◆ **ACTIVITY**:
The answer is all of the data repeated exactly, with each picture omitted.

◆ **ENTRIES PROVIDED**:
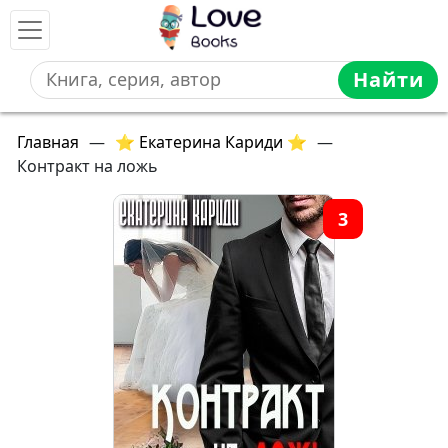
Найти
Главная
—
⭐ Екатерина Кариди ⭐
—
Контракт на ложь
3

◆ **TASK ANSWER**:
Найти
Главная
—
⭐ Екатерина Кариди ⭐
—
Контракт на ложь
3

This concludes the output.